** Opening Records for processing block **

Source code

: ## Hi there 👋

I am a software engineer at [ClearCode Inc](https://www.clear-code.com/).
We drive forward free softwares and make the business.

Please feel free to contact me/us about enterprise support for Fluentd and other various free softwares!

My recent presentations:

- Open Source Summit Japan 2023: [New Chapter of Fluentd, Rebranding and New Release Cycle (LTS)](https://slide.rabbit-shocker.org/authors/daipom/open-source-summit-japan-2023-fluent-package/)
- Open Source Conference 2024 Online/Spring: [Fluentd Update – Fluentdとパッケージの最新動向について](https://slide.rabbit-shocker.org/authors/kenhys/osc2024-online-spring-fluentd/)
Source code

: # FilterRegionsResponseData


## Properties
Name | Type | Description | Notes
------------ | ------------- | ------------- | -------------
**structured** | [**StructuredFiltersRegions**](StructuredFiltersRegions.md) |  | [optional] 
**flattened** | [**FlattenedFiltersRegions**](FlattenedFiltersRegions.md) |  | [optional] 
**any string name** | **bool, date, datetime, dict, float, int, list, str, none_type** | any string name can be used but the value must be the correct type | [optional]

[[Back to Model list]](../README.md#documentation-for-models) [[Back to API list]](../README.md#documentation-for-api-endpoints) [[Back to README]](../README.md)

** Closing Records for processing block **

_Exercise_
Among the records above, find each line containing the string "authors" and copy it.

_The answer_
- Open Source Summit Japan 2023: [New Chapter of Fluentd, Rebranding and New Release Cycle (LTS)](https://slide.rabbit-shocker.org/authors/daipom/open-source-summit-japan-2023-fluent-package/)
- Open Source Conference 2024 Online/Spring: [Fluentd Update – Fluentdとパッケージの最新動向について](https://slide.rabbit-shocker.org/authors/kenhys/osc2024-online-spring-fluentd/)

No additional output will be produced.